Lucas Rosenblatt,Bernease Herman,Anastasia Holovenko,Wonkwon Lee,Joshua Loftus,Elizabeth McKinnie Taras Rumezhak,Andrii Stadnik,Bill Howe,Julia Stoyanovich

from arxiv, Preprint. 14 pages

Differential privacy (DP) mechanisms are increasingly proposed to afford public release of sensitive information, offering strong theoretical guarantees for privacy, yet limited empirical evidence of utility. Utility is typically measured as the error on representative proxy tasks, such as descriptive statistics or performance over a query workload. The ability for these results to generalize to practitioners' experience has been questioned in a number of settings, including the U.S. Census.

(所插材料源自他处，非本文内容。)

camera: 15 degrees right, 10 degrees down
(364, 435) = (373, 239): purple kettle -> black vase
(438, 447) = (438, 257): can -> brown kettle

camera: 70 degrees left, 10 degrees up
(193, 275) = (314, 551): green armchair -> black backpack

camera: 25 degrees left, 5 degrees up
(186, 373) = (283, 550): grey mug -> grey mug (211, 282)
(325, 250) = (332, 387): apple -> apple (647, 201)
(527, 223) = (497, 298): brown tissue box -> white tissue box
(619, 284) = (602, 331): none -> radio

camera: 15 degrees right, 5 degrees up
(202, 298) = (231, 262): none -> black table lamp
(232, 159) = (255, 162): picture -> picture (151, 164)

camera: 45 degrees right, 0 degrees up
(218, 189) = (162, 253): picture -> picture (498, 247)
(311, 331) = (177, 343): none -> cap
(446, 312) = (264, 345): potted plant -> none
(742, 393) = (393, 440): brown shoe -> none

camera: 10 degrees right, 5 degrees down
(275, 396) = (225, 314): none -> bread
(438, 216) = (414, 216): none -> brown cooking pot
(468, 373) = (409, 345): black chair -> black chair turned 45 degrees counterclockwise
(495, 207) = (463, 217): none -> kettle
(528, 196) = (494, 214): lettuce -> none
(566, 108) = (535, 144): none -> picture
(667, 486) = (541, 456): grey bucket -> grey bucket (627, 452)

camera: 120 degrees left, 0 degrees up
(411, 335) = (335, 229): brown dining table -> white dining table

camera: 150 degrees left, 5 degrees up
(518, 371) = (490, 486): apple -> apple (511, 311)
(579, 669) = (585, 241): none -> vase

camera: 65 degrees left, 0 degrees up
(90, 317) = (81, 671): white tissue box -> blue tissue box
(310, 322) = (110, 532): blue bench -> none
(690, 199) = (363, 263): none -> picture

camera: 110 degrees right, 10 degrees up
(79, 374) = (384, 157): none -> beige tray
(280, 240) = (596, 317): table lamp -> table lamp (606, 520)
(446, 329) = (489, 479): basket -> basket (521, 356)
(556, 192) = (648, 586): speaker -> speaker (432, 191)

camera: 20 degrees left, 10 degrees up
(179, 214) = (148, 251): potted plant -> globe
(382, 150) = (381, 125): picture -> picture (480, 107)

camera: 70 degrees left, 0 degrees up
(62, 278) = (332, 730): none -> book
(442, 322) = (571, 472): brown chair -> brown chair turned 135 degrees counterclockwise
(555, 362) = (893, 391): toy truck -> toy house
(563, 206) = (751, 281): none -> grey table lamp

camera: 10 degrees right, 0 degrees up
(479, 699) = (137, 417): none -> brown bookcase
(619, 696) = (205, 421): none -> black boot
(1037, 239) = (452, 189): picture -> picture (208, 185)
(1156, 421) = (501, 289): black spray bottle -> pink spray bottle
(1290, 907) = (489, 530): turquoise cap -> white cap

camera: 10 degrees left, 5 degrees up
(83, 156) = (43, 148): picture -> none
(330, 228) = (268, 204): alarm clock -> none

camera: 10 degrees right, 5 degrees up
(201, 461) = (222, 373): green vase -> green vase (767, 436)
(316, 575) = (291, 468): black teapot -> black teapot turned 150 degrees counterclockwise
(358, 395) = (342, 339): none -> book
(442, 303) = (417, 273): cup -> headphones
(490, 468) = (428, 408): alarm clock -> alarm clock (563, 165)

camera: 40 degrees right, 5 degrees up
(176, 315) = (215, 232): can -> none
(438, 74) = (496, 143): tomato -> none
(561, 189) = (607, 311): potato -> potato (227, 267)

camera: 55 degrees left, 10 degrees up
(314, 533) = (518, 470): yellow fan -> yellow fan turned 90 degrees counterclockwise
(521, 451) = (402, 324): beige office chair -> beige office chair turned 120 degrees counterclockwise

In this paper, we propose an evaluation methodology for synthetic data that avoids assumptions about the representativeness of proxy tasks, instead measuring the likelihood that published conclusions would change had the authors used synthetic data, a condition we call epistemic parity. We instantiate our methodology over a benchmark of recent peer-reviewed papers that analyze public datasets in the ICPSR social science repository. We model quantitative claims computationally to automate the experimental workflow, and model qualitative claims by reproducing visualizations and comparing the results manually. We then generate DP synthetic datasets using multiple state-of-the-art mechanisms, and estimate the likelihood that these conclusions will hold. We find that, for reasonable privacy regimes, state-of-the-art DP synthesizers are able to achieve high epistemic parity for several papers in our benchmark. However, some papers, and particularly some specific findings, are difficult to reproduce for any of the synthesizers. Given these results, we advocate for a new class of mechanisms that can reorder the priorities for DP data synthesis: favor stronger guarantees for utility (as measured by epistemic parity) and offer privacy protection with a focus on application-specific threat models and risk-assessment.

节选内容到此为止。